Em meados dos anos noventa reorientou o seu catálogo para os jactos regionais de 70 a 110 lugares e para os executivos. Em Farnborough apresentou no ano 2000 o Legacy 600, ao serviço desde 2002; em 2005 criou a Embraer Executive Jets e em 2008 introduziu o Phenom 100, base do posterior Phenom 300. Em 2016 entregou o seu jacto executivo número 1.000 com uma quota de 17 % por volume e, em Outubro de 2018, anunciou os Praetor 500 e 600. Na defesa desenvolveu o C-390 Millennium, um transporte birreactor capaz de levar até 23 toneladas, convertido em êxito de exportação. Em Março de 2026 lançou o primeiro Gripen produzido no Brasil, fruto dos acordos de transferência de tecnologia assinados com a Suécia em 2014.

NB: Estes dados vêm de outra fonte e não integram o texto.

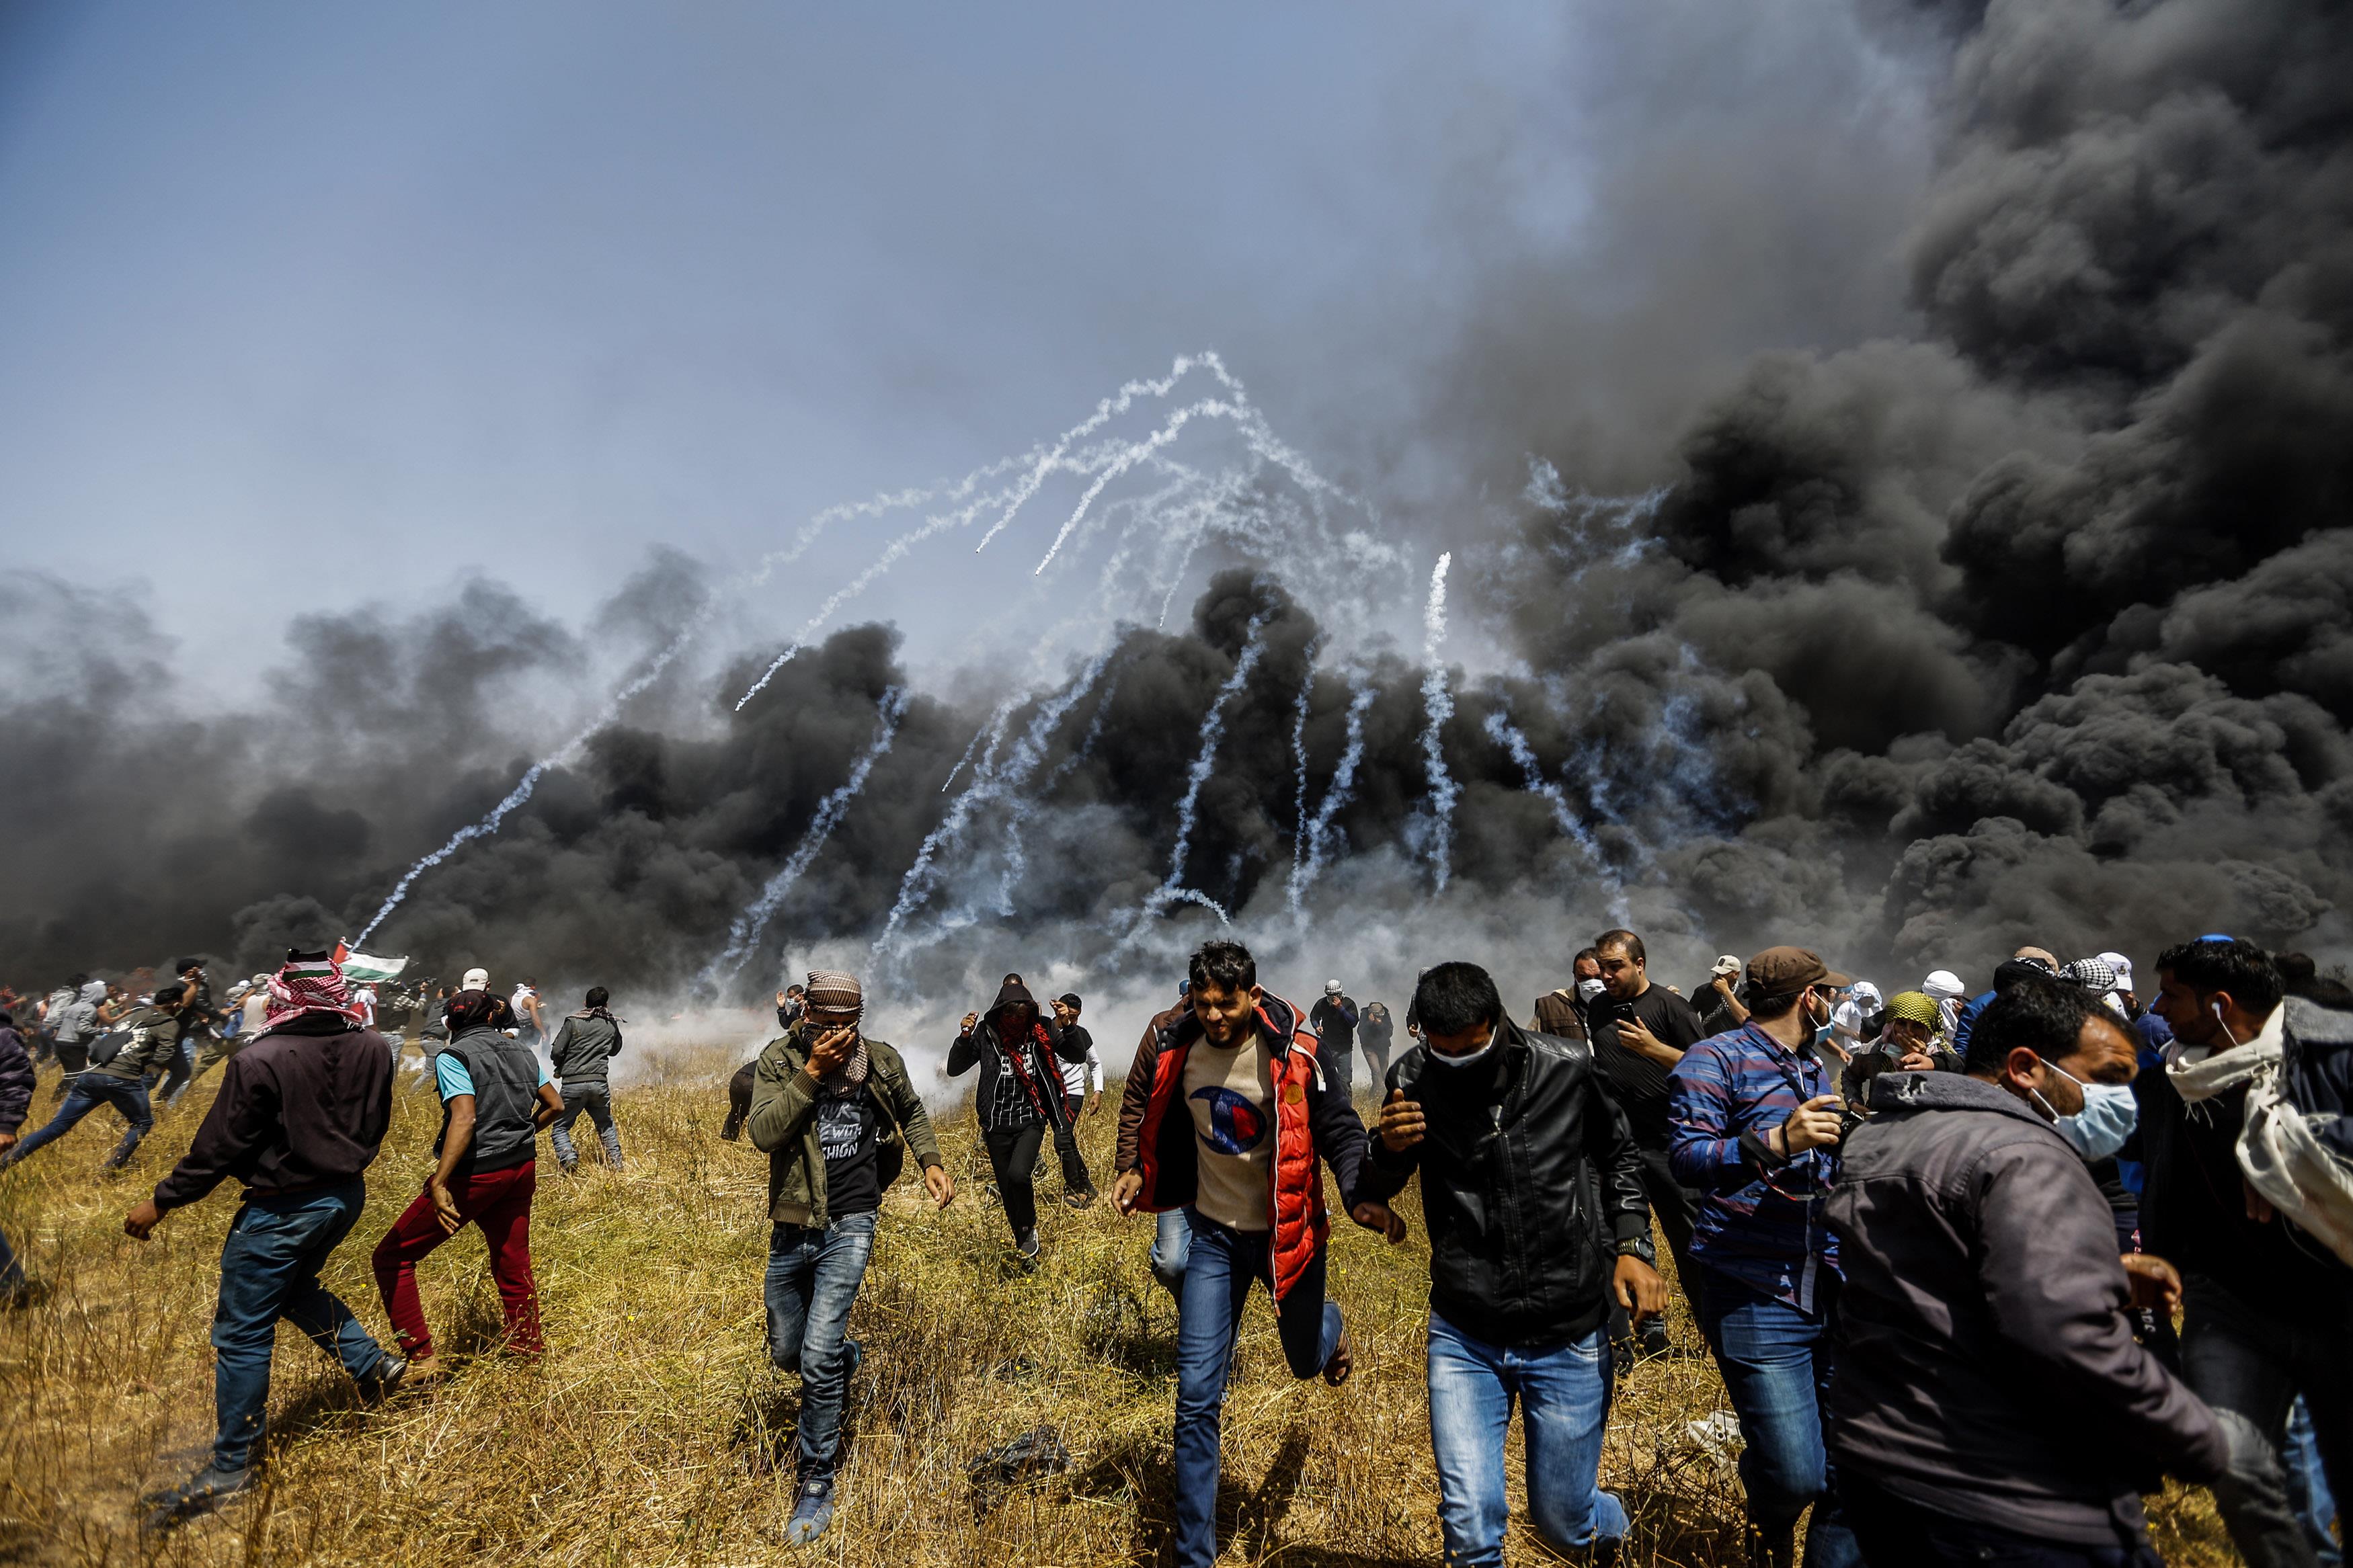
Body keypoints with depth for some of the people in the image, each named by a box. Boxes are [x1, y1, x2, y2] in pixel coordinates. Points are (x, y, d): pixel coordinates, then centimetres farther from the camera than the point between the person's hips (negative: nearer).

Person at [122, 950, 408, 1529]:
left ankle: (230, 1467, 19)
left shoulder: (259, 1062, -22)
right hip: (347, 1196, 6)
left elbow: (218, 1148, -15)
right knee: (296, 1287, 31)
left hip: (280, 1213, -6)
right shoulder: (373, 1049, -6)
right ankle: (373, 1363, 28)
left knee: (242, 1334, 8)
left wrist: (160, 1203, 0)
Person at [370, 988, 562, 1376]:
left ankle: (421, 1359, 5)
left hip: (475, 1175, -6)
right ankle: (527, 1354, 26)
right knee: (513, 1267, 17)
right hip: (522, 1170, 6)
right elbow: (555, 1106, 11)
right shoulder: (522, 1053, 9)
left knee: (392, 1257, 9)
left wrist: (438, 1184, -25)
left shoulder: (453, 1057, -9)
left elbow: (464, 1119, -23)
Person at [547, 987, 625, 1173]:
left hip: (573, 1083, -3)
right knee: (606, 1125, 21)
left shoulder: (573, 1022, -1)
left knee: (560, 1128, 9)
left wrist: (560, 1068, 16)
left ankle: (568, 1161, -13)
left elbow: (556, 1052, -4)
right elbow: (615, 1050, 24)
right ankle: (616, 1163, 13)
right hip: (600, 1082, 3)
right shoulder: (612, 1025, 9)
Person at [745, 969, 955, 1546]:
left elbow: (911, 1112, 14)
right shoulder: (781, 1058, -8)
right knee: (786, 1353, 17)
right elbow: (763, 1134, -20)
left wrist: (931, 1163, 1)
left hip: (849, 1225, -2)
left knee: (817, 1359, -10)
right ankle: (846, 1353, 51)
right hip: (791, 1227, 2)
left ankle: (817, 1486, 11)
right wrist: (812, 1073, -27)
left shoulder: (881, 1061, -5)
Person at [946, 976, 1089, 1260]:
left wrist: (1068, 1027, -19)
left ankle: (1030, 1229, 4)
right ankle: (1024, 1246, 33)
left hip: (1031, 1121, -1)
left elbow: (1079, 1056, -2)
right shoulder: (986, 1033, -7)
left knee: (1018, 1174, -24)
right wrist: (964, 1037, -21)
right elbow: (954, 1069, -5)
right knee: (1007, 1191, 9)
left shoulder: (1042, 1030, -5)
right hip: (997, 1124, 2)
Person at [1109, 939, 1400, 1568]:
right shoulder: (1176, 1050, -10)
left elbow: (1339, 1127, -16)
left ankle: (1328, 1325, 58)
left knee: (1305, 1361, 20)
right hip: (1215, 1232, 2)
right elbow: (1147, 1112, 10)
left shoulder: (1293, 1052, -20)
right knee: (1197, 1396, 1)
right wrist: (1133, 1169, -3)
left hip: (1286, 1229, -2)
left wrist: (1360, 1196, -32)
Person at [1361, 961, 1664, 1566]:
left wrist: (1632, 1246, -5)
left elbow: (1619, 1157, 7)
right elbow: (1377, 1193, -1)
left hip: (1568, 1336, 0)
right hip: (1463, 1338, 0)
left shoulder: (1568, 1068, -13)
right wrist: (1387, 1149, -23)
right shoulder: (1414, 1081, -13)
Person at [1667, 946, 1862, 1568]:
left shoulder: (1822, 1065, 17)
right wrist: (1776, 1142, -30)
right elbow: (1687, 1157, -18)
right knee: (1795, 1475, -4)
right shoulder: (1716, 1059, -7)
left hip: (1833, 1290, 7)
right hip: (1757, 1299, -7)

A operação falhada com a Boeing

Em Julho de 2018 anunciou-se uma empresa conjunta pela qual a Boeing teria controlado 80 % da divisão de aviação comercial da Embraer, deixando em mãos brasileiras os jactos executivos e a defesa. A Boeing cancelou a aquisição em Abril de 2020, atingida pela crise aérea da pandemia de COVID-19 e pela imobilização dos 737 MAX.

CatálogoAviões

  • 1968

    Embraer EMB 110 Bandeirante

    O Embraer EMB 110 Bandeirante é um avião ligeiro de transporte bimotor turbo-hélice concebido no Brasil para usos civis e militares. O seu nome evoca os bandeirantes, os colonos portugueses que foram penetrando no interior do atual Brasil durante os séculos XVI e XVII. Concebeu-o o engenheiro francês Max Holste seguindo as especificações do programa IPD-6504 que o Ministério da Aeronáutica brasileiro publicou em 1965, com o objetivo de obter um avião polivalente, fiável e de baixo custo operacional, adaptado à infraestrutura aeroportuária do país. O protótipo YC-95 voou a 26 de outubro de 1968, pilotado por José Mariotto Ferreira, com o engenheiro de voo Michel Cury a bordo, num voo de cerca de cinquenta minutos. O seu bom comportamento levou a aprovar a produção em meados de 1969 e, com ela, a criação da Embraer, que assumiu o fabrico a 2 de janeiro de 1970. O desenho inicial de oito lugares foi refeito como EMB 110, com maior capacidade; certificado no final de 1972, entrou ao serviço a 16 de abril de 1973 com a companhia aérea brasileira Transbrasil. Em configuração típica leva entre 15 e 21 passageiros e dois pilotos, e admite numerosas adaptações: observação aérea, patrulha marítima, busca e salvamento, ambulância, calibração de radioajudas ou prospeção geofísica. A produção prolongou-se por vinte e dois anos e terminou em 1990, quando a Embraer concentrou os seus recursos no maior e pressurizado EMB 120 Brasilia.